Records for this task:
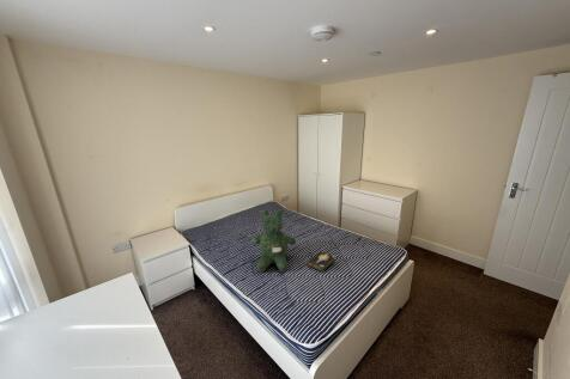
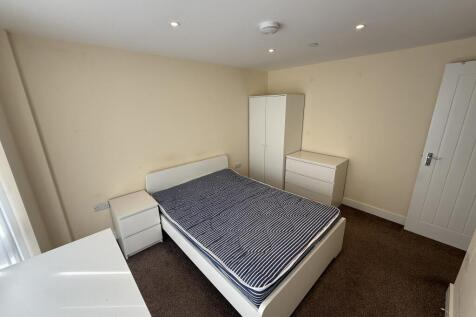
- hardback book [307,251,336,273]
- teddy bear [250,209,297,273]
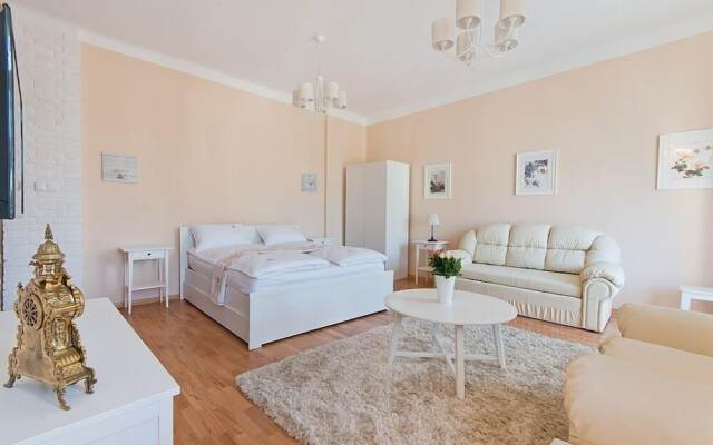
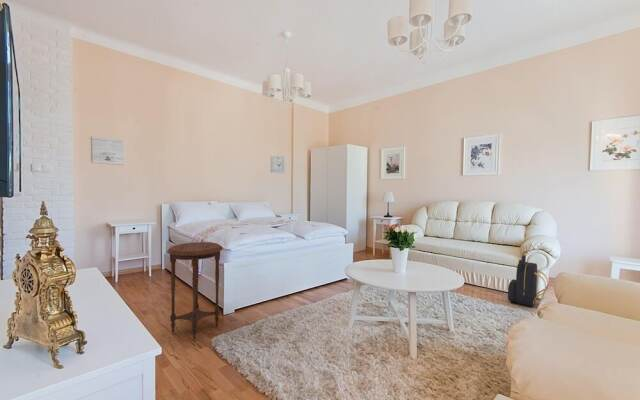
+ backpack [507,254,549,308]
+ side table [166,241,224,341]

---

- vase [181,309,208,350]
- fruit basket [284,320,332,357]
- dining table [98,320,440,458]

What to produce:
Repeat, exactly as they stand above, the lines from the line with "- fruit basket [284,320,332,357]" to the line with "- dining table [98,320,440,458]", both lines included.

Response to the exercise:
- fruit basket [284,320,332,357]
- dining table [98,320,440,458]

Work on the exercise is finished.